Kaiser himself donated $53,500 to Obama's 2008 election campaign, split
between the DSCC and Obama for America.In a March 5 email, Kaiser wrote to Solyndra board member Steve Mitchell:
"BTW, a couple of weeks ago, when Ken and I were visiting with a group of
Administration folks in DC who are in charge of the stimulus process
(White House, not DOE) and Solyndra came up, every one of them responded
simultaneously about their thorough knowledge of the Solyndra story,
suggesting it was one of their prime poster children."

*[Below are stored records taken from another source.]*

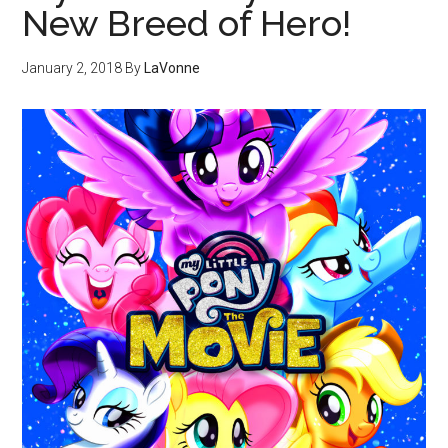
New Breed of Hero!
January 2, 2018
By
LaVonne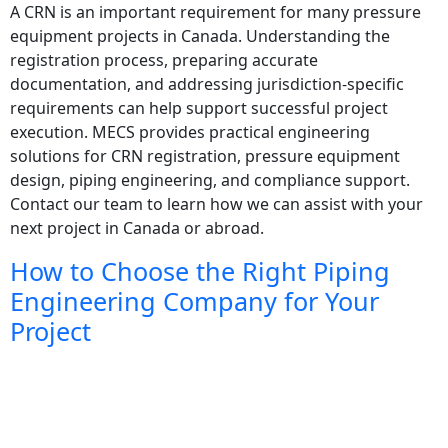
A CRN is an important requirement for many pressure
equipment projects in Canada. Understanding the
registration process, preparing accurate
documentation, and addressing jurisdiction-specific
requirements can help support successful project
execution. MECS provides practical engineering
solutions for CRN registration, pressure equipment
design, piping engineering, and compliance support.
Contact our team to learn how we can assist with your
next project in Canada or abroad.
How to Choose the Right Piping
Engineering Company for Your
Project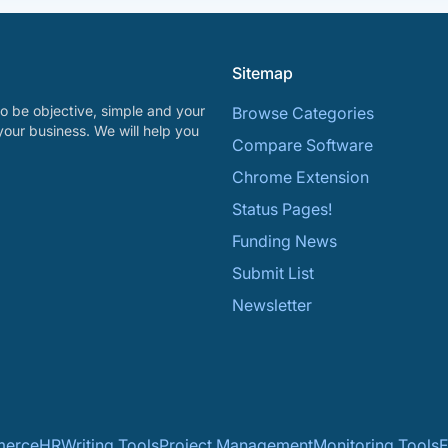
Sitemap
o be objective, simple and your
Browse Categories
your business. We will help you
Compare Software
Chrome Extension
Status Pages!
Funding News
Submit List
Newsletter
erce
HR
Writing Tools
Project Management
Monitoring Tools
F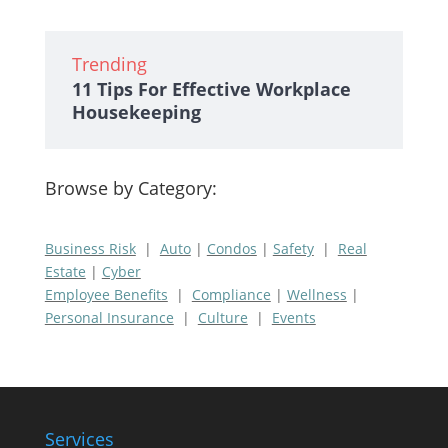
Trending
11 Tips For Effective Workplace
Housekeeping
Browse by Category:
Business Risk
|
Auto
|
Condos
|
Safety
|
Real
Estate
|
Cyber
Employee Benefits
|
Compliance
|
Wellness
|
Personal Insurance
|
Culture
|
Events
Services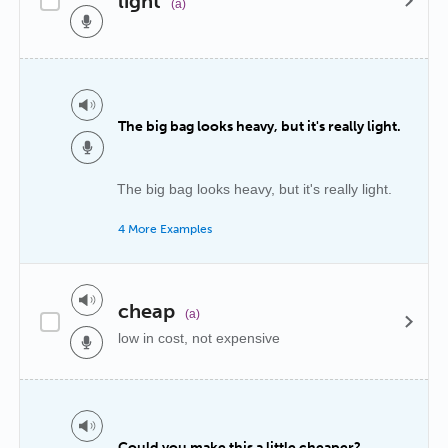
light
(a)
The big bag looks heavy, but it's really light.
The big bag looks heavy, but it's really light.
4 More Examples
cheap
(a)
low in cost, not expensive
Could you make this a little cheaper?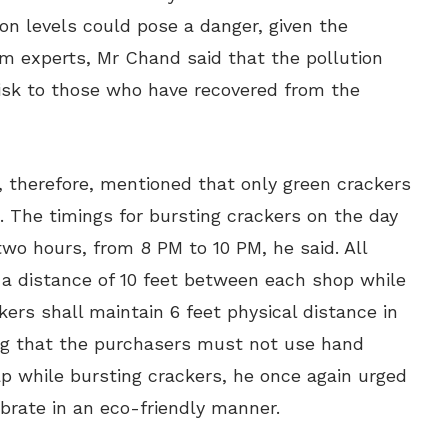
tion levels could pose a danger, given the
om experts, Mr Chand said that the pollution
risk to those who have recovered from the
, therefore, mentioned that only green crackers
. The timings for bursting crackers on the day
two hours, from 8 PM to 10 PM, he said. All
 a distance of 10 feet between each shop while
ers shall maintain 6 feet physical distance in
ng that the purchasers must not use hand
ap while bursting crackers, he once again urged
brate in an eco-friendly manner.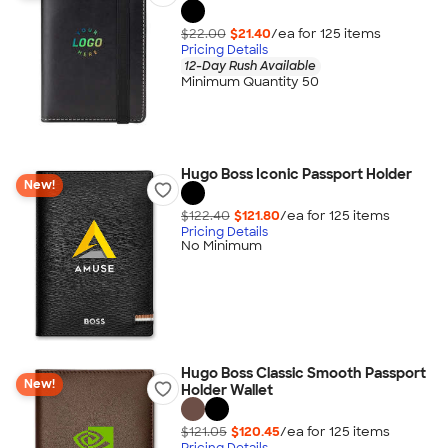
$22.00
$21.40
/ea for
125
item
s
Pricing Details
12-Day Rush Available
Minimum Quantity 50
Hugo Boss Iconic Passport Holder
New!
$122.40
$121.80
/ea for
125
item
s
Pricing Details
No Minimum
Hugo Boss Classic Smooth Passport
New!
Holder Wallet
$121.05
$120.45
/ea for
125
item
s
Pricing Details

"Ken" is Ken Levit, executive director of the Kaiser Family Foundation, who
wrote the following in an email to Mitchell on Feb. 27, 2010: "They about
had an orgasm in Biden's office when we mentioned Solyndra."If Chu was keeping the taxpayer in mind, why was the loan restructured so
Solyndra's private investors were moved to the front of the line and
taxpayers were put on the hook for at least the first $75 million if the
company should default? This arrangement, subordinating taxpayers to
private investors, is an "apparent violation of the law," according to
Rep. Fred Upton, R-Mich., chairman of the House Energy and Commerce
Committee.
Chu told the committee that restructuring "improved the chance of recovering
taxpayer money by giving the company a fighting chance at success, with a
completed plant as collateral." The decision also meant continued employment
for the company's approximately 1,100 workers, he said.Yet when asked how much money taxpayers might get back, Chu said: "Well,
that remains to be seen. I'm anticipating not very much." The 1,100
Solyndra workers Chu said he was trying to keep have lost their jobs
anyway.
According to Chu, the "Solyndra transaction went through more than two years
of rigorous technical, financial and legal due diligence," a statement that
ignores the warnings from accounting firm PricewaterhouseCoopers that
Solyndra and its business model were not viable.Due diligence? Emails showed White House officials repeatedly asking the
Office of Management and Budget on the loan review's progress. One email
from a budget official referred to "the time pressure we are under to sign
off on Solyndra" and referred to "a situation of having to do rushed
approvals." They were under pressure to approve the loan so Vice President
Biden could make the grand photo-op announcement.
"This deal is NOT ready for prime time," one budget analyst wrote in a March
10, 2009, email. Another message — dated Aug. 31, 2009, written by an OMB
staffer and sent to Terrell P. McSweeney, Biden's domestic policy adviser —
concluded, "We would prefer to have sufficient time to do our due diligence
reviews." In fact, they were not done prior to President Obama's visit to
the beleaguered firm.There was no due diligence done in the awarding of taxpayer dollars to a
firm everybody knew had an unsustainable business model in an industry
largely kept afloat by taxpayer subsidies. Political considerations and
donor cash had everything to do with the loan.